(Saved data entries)
::::

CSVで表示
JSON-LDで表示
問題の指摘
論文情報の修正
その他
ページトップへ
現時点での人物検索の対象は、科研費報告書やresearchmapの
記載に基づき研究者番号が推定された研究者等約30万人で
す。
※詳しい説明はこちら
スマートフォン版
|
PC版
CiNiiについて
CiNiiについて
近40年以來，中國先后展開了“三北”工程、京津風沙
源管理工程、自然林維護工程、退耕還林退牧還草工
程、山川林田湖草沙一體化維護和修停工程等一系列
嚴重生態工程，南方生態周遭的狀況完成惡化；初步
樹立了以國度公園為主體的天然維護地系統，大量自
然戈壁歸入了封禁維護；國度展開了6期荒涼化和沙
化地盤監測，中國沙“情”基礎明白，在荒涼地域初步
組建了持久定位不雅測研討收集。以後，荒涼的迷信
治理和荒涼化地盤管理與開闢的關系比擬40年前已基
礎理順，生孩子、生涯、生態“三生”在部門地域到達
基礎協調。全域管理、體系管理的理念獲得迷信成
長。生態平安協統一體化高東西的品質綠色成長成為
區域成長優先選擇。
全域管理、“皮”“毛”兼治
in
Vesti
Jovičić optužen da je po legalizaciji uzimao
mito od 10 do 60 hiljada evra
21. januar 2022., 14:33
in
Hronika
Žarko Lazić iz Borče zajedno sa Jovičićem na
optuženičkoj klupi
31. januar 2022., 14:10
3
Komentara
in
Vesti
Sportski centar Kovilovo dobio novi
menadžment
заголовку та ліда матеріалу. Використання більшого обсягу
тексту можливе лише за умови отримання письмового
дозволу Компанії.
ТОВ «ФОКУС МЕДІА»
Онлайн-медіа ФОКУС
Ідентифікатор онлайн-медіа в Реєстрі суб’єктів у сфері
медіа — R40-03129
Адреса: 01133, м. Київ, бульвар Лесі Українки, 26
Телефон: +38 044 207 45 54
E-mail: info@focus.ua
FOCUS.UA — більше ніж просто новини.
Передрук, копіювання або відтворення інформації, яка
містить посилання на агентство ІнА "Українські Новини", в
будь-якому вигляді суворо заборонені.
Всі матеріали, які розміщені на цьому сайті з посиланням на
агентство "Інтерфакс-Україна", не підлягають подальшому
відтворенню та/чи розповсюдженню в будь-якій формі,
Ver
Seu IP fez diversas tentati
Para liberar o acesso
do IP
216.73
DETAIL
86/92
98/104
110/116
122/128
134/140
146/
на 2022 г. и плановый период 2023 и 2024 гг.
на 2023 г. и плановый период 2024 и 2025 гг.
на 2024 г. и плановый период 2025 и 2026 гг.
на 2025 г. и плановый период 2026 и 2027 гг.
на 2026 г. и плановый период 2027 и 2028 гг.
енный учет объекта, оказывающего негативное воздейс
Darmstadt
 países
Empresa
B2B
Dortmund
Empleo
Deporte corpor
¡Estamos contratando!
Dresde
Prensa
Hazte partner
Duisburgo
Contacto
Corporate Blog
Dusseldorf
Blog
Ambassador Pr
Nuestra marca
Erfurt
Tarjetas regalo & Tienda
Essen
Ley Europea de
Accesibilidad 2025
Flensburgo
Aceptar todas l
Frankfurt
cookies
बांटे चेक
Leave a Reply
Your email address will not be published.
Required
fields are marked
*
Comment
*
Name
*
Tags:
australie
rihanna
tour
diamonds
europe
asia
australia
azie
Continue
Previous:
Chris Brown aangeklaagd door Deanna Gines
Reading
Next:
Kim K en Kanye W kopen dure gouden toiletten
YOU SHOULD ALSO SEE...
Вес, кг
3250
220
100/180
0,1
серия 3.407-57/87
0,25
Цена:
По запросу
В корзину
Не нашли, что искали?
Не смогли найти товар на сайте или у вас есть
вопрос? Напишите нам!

::::

■ **Requirement**:
Please list every line of the records that contains "будь".

■ **Answer below**:
будь-якому вигляді суворо заборонені.
відтворенню та/чи розповсюдженню в будь-якій формі,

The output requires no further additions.